NCPA - National Center for Policy Analysis

Age-Discrimination Laws Put Older Job Seekers at Risk

August 12, 2002

Companies are well aware that they could be sued for age-discrimination if they fire older workers. And that acts as a powerful disincentive to hiring them in the first place.

  • Age suits are now the fastest-growing category of discrimination complaints filed with the U.S. Equal Employment Opportunity Commission -- and they are also the most expensive.
  • The median court award in age-discrimination suits -- a majority of them brought by highly paid white males -- is $269,000.
  • That compares with $121,000 in race cases and just $100,000 is sex discrimination suits.
  • In a sample of age-discrimination suits studied by U.S. Appeals Court Judge Richard Posner, plaintiffs won just 4 percent charging discrimination in hiring -- compared to 18 percent of cases involving wrongful firing because of age.

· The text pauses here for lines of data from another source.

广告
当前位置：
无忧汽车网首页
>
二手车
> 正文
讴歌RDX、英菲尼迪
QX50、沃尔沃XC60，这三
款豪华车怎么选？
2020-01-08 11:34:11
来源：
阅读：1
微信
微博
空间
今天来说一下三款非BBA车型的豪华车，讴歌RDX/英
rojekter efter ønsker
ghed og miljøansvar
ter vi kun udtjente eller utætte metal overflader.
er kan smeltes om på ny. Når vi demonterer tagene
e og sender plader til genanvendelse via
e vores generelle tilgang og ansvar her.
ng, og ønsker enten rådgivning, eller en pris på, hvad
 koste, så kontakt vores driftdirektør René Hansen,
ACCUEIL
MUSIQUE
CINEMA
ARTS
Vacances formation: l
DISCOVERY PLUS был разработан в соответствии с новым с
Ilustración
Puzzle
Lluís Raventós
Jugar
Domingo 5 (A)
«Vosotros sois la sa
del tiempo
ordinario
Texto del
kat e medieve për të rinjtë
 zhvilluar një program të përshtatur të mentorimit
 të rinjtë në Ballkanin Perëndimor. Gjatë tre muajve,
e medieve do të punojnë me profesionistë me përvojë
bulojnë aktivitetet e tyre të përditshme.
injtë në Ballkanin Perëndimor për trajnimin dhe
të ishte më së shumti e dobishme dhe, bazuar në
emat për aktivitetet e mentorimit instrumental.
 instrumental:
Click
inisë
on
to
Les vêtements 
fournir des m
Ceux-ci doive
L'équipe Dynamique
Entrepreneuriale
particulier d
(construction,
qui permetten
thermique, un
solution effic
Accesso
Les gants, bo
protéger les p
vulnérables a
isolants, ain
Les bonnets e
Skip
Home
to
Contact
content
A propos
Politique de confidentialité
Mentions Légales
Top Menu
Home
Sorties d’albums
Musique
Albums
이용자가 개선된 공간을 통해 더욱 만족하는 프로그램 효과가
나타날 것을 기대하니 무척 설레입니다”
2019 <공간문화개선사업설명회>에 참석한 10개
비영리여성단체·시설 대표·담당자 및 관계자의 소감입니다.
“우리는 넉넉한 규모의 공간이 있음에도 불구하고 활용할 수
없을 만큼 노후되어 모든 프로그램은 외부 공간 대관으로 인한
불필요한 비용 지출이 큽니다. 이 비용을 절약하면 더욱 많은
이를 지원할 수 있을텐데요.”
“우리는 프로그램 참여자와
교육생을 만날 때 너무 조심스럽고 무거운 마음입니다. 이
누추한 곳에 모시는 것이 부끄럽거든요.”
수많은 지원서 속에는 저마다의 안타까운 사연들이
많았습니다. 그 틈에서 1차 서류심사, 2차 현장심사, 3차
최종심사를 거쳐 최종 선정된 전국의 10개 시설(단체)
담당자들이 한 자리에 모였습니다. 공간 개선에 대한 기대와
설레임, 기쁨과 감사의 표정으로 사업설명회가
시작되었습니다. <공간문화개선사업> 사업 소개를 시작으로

In the first decade after passage of the Age Discrimination in Employment Act, unemployment among would-be workers 55 and older rose from 2.5 percent to 4.6 percent. Today, labor force participation among males ages 55 and above is 16 percentage points lower than in was before age-discrimination laws were introduced.

The lesson is that if the law makes it risky for employers to hire older applicants, firms will hire fewer of them.